全力あげるべき課題は雇用安定と福祉充実・中小企業支援~石田議員が代表討論
10月6日、議案の採決に先立ち、石田和子議員が日本共産党川崎市議団を代表して討論をおこないました。
石田議員は、2010年度(平成22年度)の各会計の決算認定について、個人市民税が69億円も減少するほど市民所得が減少しているとき、自治体が全力を挙げるべき課題は市民の雇用の安定をはかり、福祉施策を充実し、中小企業への支援を強化すべきであったにもかかわらず、市は積極的な改善策をとってこなかった厳しく批判しました。

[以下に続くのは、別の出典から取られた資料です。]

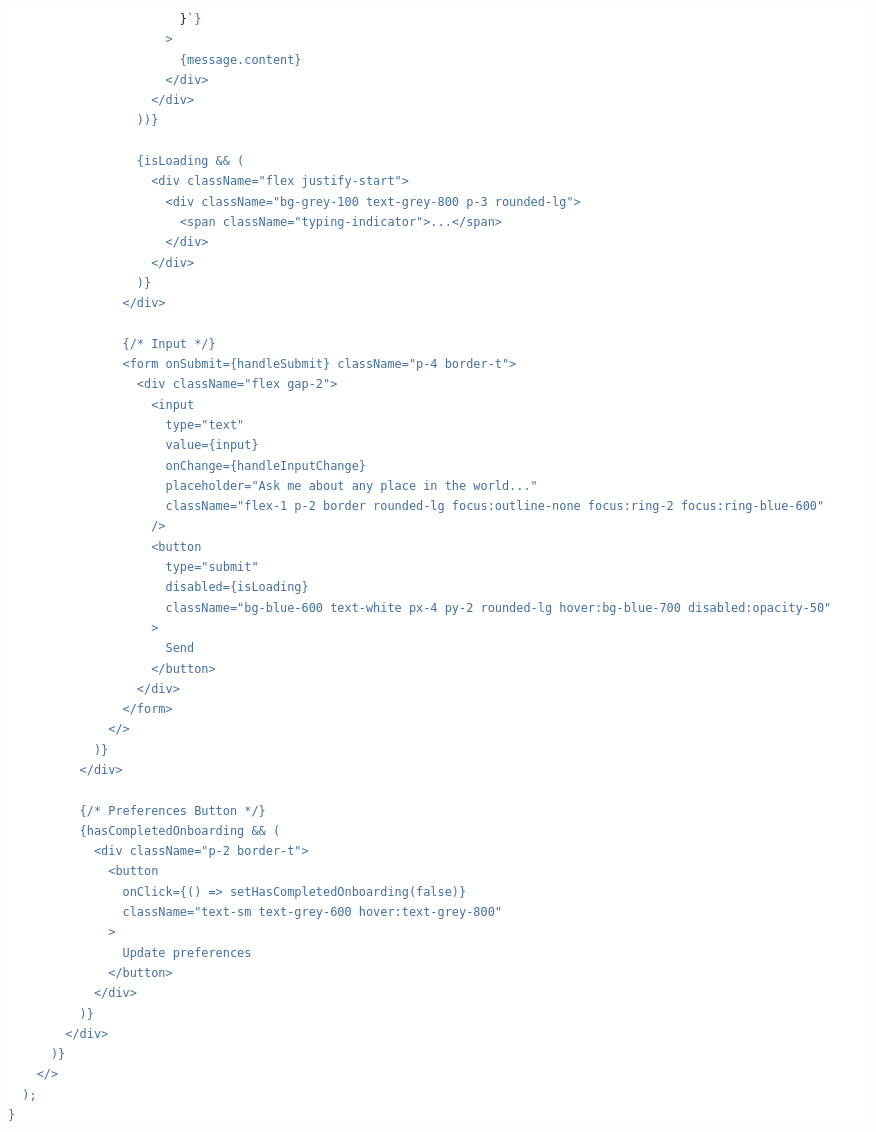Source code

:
 ```typescript
                        }`}
                      >
                        {message.content}
                      </div>
                    </div>
                  ))}

                  {isLoading && (
                    <div className="flex justify-start">
                      <div className="bg-grey-100 text-grey-800 p-3 rounded-lg">
                        <span className="typing-indicator">...</span>
                      </div>
                    </div>
                  )}
                </div>

                {/* Input */}
                <form onSubmit={handleSubmit} className="p-4 border-t">
                  <div className="flex gap-2">
                    <input
                      type="text"
                      value={input}
                      onChange={handleInputChange}
                      placeholder="Ask me about any place in the world..."
                      className="flex-1 p-2 border rounded-lg focus:outline-none focus:ring-2 focus:ring-blue-600"
                    />
                    <button
                      type="submit"
                      disabled={isLoading}
                      className="bg-blue-600 text-white px-4 py-2 rounded-lg hover:bg-blue-700 disabled:opacity-50"
                    >
                      Send
                    </button>
                  </div>
                </form>
              </>
            )}
          </div>

          {/* Preferences Button */}
          {hasCompletedOnboarding && (
            <div className="p-2 border-t">
              <button
                onClick={() => setHasCompletedOnboarding(false)}
                className="text-sm text-grey-600 hover:text-grey-800"
              >
                Update preferences
              </button>
            </div>
          )}
        </div>
      )}
    </>
  );
}
```
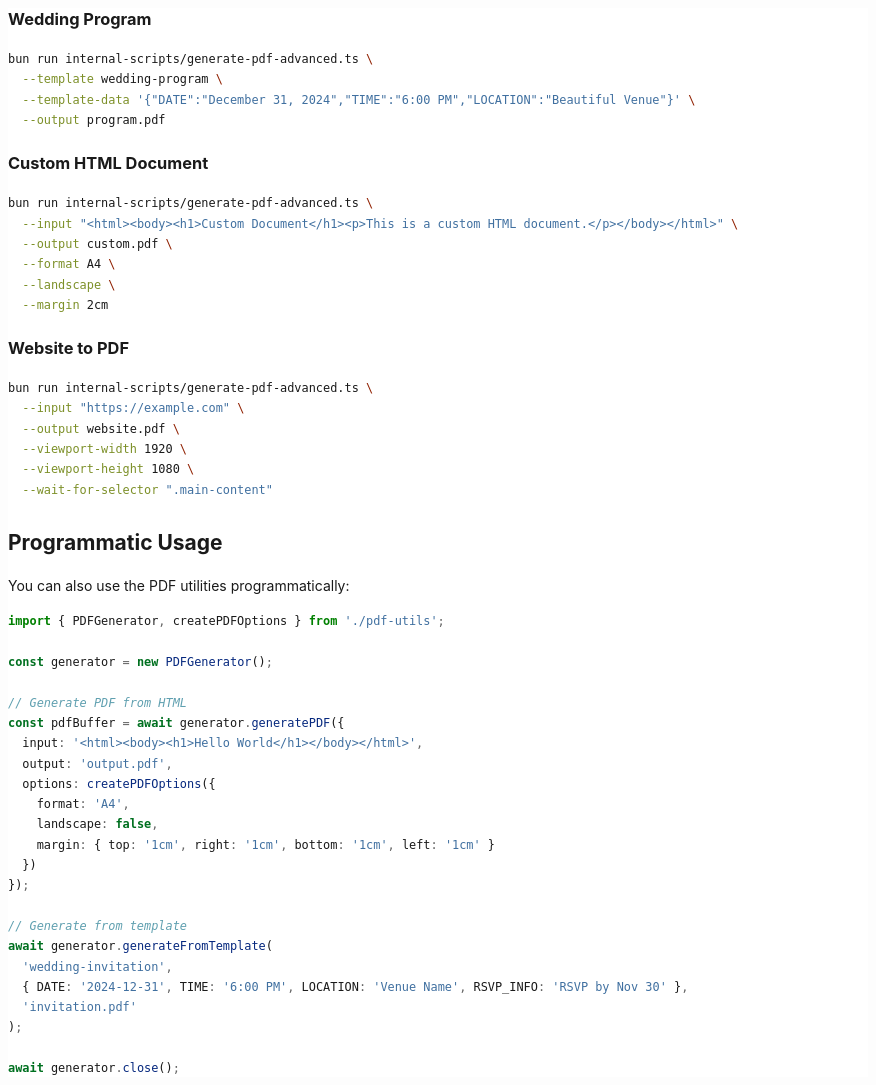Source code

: ### Wedding Program
```bash
bun run internal-scripts/generate-pdf-advanced.ts \
  --template wedding-program \
  --template-data '{"DATE":"December 31, 2024","TIME":"6:00 PM","LOCATION":"Beautiful Venue"}' \
  --output program.pdf
```

### Custom HTML Document
```bash
bun run internal-scripts/generate-pdf-advanced.ts \
  --input "<html><body><h1>Custom Document</h1><p>This is a custom HTML document.</p></body></html>" \
  --output custom.pdf \
  --format A4 \
  --landscape \
  --margin 2cm
```

### Website to PDF
```bash
bun run internal-scripts/generate-pdf-advanced.ts \
  --input "https://example.com" \
  --output website.pdf \
  --viewport-width 1920 \
  --viewport-height 1080 \
  --wait-for-selector ".main-content"
```

## Programmatic Usage

You can also use the PDF utilities programmatically:

```typescript
import { PDFGenerator, createPDFOptions } from './pdf-utils';

const generator = new PDFGenerator();

// Generate PDF from HTML
const pdfBuffer = await generator.generatePDF({
  input: '<html><body><h1>Hello World</h1></body></html>',
  output: 'output.pdf',
  options: createPDFOptions({
    format: 'A4',
    landscape: false,
    margin: { top: '1cm', right: '1cm', bottom: '1cm', left: '1cm' }
  })
});

// Generate from template
await generator.generateFromTemplate(
  'wedding-invitation',
  { DATE: '2024-12-31', TIME: '6:00 PM', LOCATION: 'Venue Name', RSVP_INFO: 'RSVP by Nov 30' },
  'invitation.pdf'
);

await generator.close();
```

雇用対策の取り組みの弱さ、中小企業の固定費補助の否定、特養ホーム整備の大幅遅れの一方で、先端企業誘致には至れり尽くせりの「重点的配分」のあり方を批判し、国際コンテナ戦略港湾整備をやめ震災被災地の港湾整備に予算を回すよう国に政策の見直しを求めることを要求しました。
仮称リサイクルパークあさお整備事業王禅寺処理センター解体撤去工事など公契約制度が初めて適用される工事が始まることから、作業報酬下限額以上の賃金が支払われることを労働者への聞き取り調査を含めて確認徹底することを求めました。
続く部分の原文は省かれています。